When Michael Bowling plays poker he does neither — instead he simply looks for a counterfactual regret minimisation algorithm that finds Nash equilibria. Professor Bowling has “solved” poker.
A scientific paper published yesterday outlines his creation of a computer program that has been proved to have a perfect strategy for playing poker. And, given that it works only when there are two players and raises are fixed, it may be unlikely to help high rollers. Nevertheless, it is considered a major advance in game theory.
Until now, computers had been able to find unbeatable strategies only in games such as Connect Four and draughts, which are known as “perfect information” games. Here, both players can see precisely what is happening on the board. Chess also fits this category, but has so far proved too complex for a perfect strategy to be developed.
Poker, conversely, is not a perfect information game, as an opponent’s cards are kept secret. Not only does this make it far harder for a computer to solve, it also makes solving it far more useful because it is closer to real world situations.

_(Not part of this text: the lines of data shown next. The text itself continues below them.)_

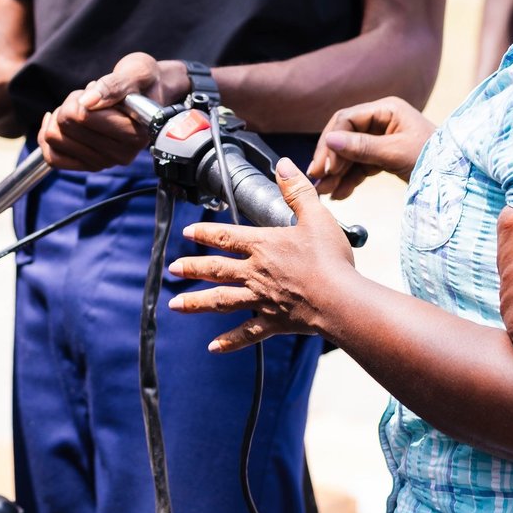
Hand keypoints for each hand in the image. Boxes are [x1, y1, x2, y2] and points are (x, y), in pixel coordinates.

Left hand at [38, 52, 188, 172]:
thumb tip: (88, 102)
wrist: (148, 94)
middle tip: (90, 97)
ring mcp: (104, 163)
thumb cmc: (143, 81)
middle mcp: (121, 155)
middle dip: (71, 104)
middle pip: (65, 126)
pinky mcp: (89, 165)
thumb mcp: (136, 72)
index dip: (80, 98)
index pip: (82, 117)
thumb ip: (114, 86)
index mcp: (135, 134)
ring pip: (54, 139)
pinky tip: (59, 121)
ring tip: (83, 108)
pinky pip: (52, 157)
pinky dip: (48, 135)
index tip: (96, 90)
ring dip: (62, 116)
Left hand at [167, 160, 357, 351]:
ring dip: (196, 302)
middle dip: (192, 267)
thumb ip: (297, 190)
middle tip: (172, 269)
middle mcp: (255, 273)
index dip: (204, 232)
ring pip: (221, 301)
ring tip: (176, 304)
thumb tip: (282, 164)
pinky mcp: (273, 322)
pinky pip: (246, 334)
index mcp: (263, 246)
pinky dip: (229, 341)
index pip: (225, 236)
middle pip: (215, 269)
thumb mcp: (316, 217)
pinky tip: (213, 347)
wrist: (341, 300)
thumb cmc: (330, 259)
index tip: (187, 231)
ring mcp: (261, 299)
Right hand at [305, 96, 435, 199]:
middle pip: (345, 136)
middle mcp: (381, 120)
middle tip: (318, 180)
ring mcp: (382, 138)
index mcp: (386, 109)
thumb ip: (361, 147)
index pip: (346, 120)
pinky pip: (361, 165)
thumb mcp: (395, 153)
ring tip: (326, 192)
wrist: (458, 179)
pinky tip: (340, 194)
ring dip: (338, 173)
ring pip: (351, 153)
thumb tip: (328, 140)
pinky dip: (350, 179)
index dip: (331, 142)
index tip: (324, 167)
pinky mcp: (385, 156)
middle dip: (331, 159)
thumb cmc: (433, 159)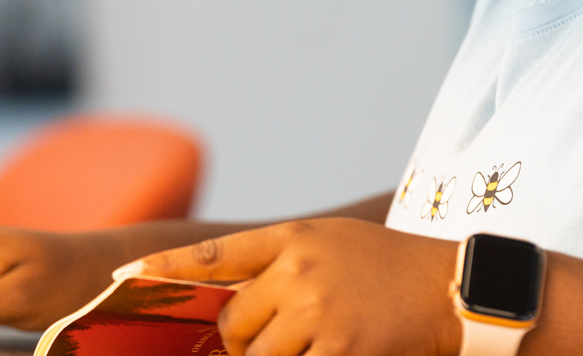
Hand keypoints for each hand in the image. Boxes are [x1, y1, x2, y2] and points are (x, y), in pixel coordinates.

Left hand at [119, 218, 460, 355]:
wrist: (455, 289)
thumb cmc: (389, 268)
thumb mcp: (331, 244)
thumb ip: (281, 264)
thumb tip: (230, 302)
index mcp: (293, 239)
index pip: (214, 254)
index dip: (165, 267)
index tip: (126, 274)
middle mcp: (299, 272)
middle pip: (233, 321)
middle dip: (241, 341)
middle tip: (269, 341)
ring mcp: (319, 312)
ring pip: (259, 355)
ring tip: (307, 345)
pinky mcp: (342, 348)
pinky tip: (327, 351)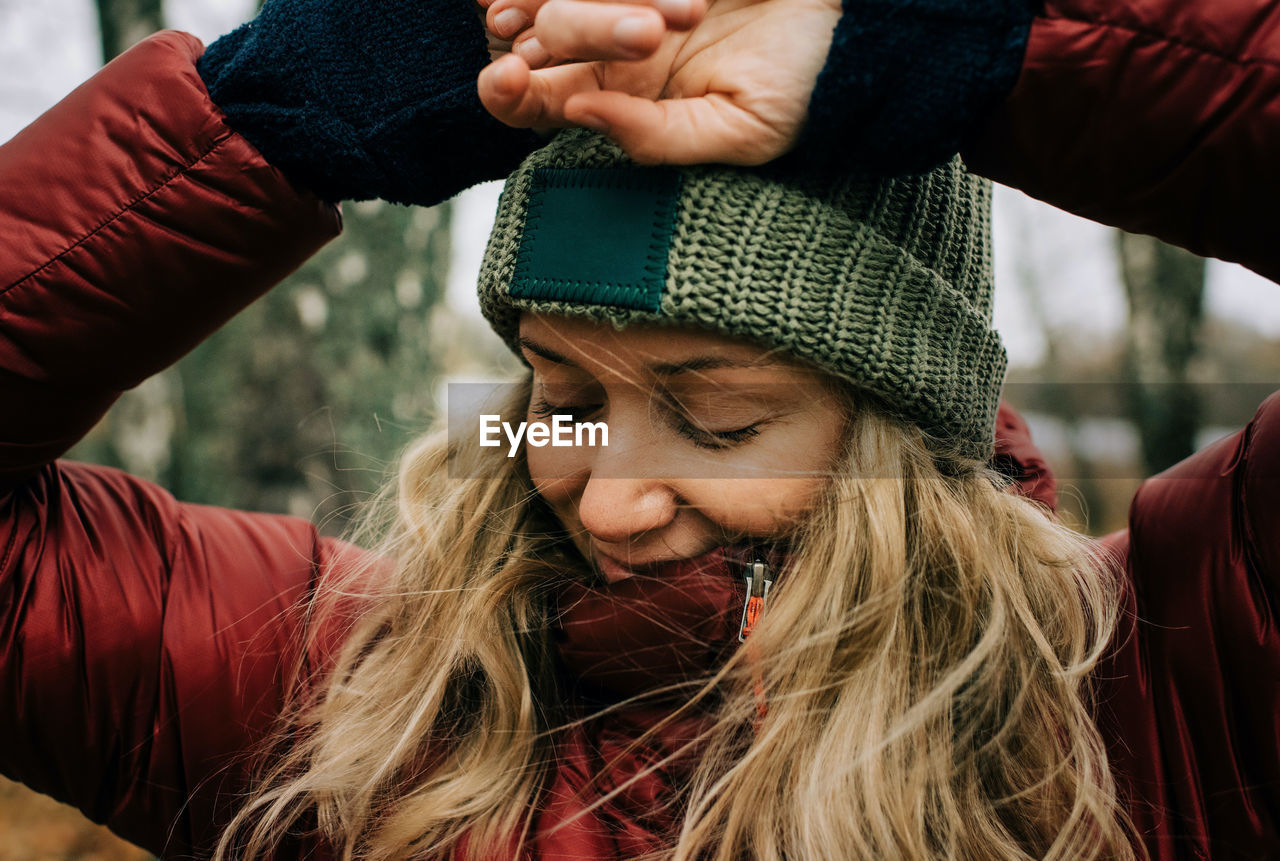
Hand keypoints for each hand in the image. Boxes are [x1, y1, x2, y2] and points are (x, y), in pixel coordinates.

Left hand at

In the paper, published in the journal Science, the authors quote John von Neumann, founder of game theory, who said that solving games such as draughts has little use because real life is not like that. “Real life consists of bluffing, of little tactics of deception, of asking yourself what is the other man going to think I mean to do.” Real life, in other words, is like poker.
The type of poker known as “Texas heads up limit hold ’em”, in which only two people are involved and raises are fixed, was chosen by the scientists because it is the simplest commonly played variant of the game. Even so, there are three hundred thousand trillion possible states the game can be in. Because many of those states are indistinguishable as far as the computer player is concerned — as it cannot tell what cards its opponent has — Professor Bowling, of the University of Alberta, was able to reduce that number to a mere three hundred trillion.
He then used what is known as a regret minimisation algorithm, that goes back over previous games after the hands have been revealed to see what could have been done better and adjusts its strategy as it goes along.
Although the closest human players get to regret minimisation strategies in casinos is asking their partners to haul them out if they are still playing at midnight, there are some lessons poker players can learn — not least that the program confirms a long-held view that the dealer has an advantage.
Professor Bowling hopes there could also be applications outside of card games. “With real-life decision-making settings almost always involving uncertainty and missing information, algorithmic advances such as those needed to solve poker are the key to future applications,” he writes.